↓↓↓

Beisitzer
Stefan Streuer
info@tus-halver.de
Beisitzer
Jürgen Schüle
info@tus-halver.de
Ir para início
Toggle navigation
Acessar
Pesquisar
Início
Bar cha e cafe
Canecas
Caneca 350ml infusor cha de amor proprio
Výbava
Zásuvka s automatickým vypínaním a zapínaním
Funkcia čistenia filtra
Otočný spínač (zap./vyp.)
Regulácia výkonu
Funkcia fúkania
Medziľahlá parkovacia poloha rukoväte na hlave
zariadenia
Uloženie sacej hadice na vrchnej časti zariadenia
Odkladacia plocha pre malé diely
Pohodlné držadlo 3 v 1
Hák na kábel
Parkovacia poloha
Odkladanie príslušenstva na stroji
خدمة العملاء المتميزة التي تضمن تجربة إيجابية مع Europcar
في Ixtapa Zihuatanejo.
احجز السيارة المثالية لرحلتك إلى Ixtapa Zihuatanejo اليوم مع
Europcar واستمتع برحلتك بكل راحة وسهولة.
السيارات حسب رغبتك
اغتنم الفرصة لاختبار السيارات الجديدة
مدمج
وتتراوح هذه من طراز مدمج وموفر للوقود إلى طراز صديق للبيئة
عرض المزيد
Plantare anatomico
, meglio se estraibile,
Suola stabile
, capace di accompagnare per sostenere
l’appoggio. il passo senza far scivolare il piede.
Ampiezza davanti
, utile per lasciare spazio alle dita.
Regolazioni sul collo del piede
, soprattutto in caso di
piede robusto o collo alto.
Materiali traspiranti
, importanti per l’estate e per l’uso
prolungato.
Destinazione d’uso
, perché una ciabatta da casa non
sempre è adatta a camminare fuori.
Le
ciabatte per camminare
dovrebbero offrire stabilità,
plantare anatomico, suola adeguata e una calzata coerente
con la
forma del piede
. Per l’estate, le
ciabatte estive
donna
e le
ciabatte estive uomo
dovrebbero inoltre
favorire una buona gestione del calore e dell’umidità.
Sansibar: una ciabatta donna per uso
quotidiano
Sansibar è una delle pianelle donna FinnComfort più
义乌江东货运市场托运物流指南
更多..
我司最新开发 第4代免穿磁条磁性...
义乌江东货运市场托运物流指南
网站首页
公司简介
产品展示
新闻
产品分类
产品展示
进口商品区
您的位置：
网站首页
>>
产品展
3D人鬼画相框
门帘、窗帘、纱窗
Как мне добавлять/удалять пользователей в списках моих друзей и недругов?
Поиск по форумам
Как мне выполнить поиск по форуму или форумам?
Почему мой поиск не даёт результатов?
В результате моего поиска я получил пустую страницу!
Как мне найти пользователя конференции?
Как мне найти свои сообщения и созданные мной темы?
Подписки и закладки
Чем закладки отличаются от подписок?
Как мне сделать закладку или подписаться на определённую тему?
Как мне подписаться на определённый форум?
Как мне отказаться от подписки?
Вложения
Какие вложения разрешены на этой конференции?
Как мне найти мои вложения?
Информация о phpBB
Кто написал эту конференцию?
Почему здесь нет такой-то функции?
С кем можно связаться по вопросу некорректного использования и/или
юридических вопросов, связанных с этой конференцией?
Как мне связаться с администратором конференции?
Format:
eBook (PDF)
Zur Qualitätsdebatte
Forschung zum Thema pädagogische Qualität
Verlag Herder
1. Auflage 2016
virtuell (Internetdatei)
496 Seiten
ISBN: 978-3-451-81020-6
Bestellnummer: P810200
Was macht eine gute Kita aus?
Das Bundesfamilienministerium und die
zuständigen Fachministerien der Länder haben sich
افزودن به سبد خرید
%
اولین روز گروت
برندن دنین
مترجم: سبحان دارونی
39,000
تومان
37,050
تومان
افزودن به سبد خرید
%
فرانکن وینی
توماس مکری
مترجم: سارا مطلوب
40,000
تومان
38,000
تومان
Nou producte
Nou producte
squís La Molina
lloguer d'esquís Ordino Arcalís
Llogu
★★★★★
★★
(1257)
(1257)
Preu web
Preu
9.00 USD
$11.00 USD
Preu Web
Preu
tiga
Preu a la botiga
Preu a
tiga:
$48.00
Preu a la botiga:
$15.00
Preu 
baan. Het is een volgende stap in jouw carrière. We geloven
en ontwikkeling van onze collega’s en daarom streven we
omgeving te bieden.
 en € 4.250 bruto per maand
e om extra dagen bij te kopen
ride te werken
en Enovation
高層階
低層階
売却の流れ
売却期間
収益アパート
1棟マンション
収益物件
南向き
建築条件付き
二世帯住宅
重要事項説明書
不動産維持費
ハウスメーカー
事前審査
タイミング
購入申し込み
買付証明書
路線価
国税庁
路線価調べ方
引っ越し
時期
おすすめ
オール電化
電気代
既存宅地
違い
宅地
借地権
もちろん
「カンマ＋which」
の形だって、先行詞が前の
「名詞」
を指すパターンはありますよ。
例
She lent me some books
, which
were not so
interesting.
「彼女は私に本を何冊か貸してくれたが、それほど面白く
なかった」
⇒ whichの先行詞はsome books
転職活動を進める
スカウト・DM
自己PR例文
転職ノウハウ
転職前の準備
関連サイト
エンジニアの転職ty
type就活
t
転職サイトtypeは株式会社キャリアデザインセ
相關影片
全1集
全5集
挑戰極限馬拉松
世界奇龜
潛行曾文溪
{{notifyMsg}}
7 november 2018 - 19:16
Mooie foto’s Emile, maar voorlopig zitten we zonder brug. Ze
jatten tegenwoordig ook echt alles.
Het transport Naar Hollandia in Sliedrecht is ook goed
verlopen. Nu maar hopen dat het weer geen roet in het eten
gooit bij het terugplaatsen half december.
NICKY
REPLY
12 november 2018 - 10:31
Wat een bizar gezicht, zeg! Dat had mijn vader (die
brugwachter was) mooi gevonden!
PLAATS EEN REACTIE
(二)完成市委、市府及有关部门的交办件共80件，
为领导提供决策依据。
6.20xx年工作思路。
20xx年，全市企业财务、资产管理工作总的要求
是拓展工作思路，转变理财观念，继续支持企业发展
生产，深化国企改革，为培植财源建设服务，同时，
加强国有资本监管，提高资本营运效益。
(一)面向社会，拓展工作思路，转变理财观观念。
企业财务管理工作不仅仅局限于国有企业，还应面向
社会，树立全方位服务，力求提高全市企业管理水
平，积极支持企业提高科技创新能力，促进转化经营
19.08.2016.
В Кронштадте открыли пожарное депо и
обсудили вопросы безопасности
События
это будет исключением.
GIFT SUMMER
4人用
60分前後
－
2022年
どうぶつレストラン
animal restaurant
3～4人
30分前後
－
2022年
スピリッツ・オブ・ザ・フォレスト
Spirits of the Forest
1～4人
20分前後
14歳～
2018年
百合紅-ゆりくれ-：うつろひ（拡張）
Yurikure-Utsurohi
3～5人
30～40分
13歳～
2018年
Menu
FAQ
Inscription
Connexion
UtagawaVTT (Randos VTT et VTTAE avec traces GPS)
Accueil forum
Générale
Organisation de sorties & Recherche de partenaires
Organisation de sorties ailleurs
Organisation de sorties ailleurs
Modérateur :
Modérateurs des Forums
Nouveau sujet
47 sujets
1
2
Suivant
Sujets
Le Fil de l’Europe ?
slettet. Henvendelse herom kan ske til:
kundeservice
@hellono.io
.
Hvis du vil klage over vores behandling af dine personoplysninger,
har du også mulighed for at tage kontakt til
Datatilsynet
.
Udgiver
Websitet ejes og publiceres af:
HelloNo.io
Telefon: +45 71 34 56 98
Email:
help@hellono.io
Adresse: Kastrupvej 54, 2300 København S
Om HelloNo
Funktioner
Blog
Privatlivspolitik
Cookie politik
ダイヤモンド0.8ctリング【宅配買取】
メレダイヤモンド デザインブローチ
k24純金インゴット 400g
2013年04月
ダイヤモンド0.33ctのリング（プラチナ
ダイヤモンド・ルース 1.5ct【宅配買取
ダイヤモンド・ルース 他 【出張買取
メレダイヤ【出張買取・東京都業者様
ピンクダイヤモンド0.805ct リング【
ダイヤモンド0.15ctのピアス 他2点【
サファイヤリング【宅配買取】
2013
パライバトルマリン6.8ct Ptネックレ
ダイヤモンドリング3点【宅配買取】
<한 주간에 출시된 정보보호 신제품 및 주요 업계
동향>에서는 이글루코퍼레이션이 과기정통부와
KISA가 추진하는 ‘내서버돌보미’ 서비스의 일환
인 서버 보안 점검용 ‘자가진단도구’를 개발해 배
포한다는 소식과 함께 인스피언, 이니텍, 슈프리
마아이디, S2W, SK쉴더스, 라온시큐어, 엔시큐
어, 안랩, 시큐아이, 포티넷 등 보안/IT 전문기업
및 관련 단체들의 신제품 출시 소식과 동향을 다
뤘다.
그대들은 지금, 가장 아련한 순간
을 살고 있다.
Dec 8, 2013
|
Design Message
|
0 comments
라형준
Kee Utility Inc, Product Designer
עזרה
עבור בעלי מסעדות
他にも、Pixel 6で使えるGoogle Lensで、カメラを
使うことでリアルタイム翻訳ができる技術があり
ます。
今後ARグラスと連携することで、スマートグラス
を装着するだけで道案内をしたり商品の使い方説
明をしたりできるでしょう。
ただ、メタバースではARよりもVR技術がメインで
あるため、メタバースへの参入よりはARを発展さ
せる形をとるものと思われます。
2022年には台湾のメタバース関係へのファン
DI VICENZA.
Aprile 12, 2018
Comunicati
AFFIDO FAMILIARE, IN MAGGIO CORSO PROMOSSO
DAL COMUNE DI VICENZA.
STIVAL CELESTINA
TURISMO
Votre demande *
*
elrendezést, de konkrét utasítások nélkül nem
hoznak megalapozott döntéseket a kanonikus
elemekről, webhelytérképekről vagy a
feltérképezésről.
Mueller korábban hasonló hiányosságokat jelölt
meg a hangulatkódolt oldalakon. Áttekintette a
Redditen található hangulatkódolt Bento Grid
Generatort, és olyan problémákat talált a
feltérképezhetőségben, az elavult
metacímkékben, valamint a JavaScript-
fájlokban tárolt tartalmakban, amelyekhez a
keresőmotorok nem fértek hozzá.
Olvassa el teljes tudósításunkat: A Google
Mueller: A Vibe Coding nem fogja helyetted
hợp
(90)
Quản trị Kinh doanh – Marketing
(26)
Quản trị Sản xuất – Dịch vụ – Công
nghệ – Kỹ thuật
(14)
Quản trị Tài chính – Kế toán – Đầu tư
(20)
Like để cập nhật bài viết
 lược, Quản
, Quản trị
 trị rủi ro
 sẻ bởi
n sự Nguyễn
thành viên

↑↑↑

- **About this exercise**
Gather up every line from the listing above in which the word "anatomico" occurs.

- **Finished exercise**
Plantare anatomico
plantare anatomico, suola adeguata e una calzata coerente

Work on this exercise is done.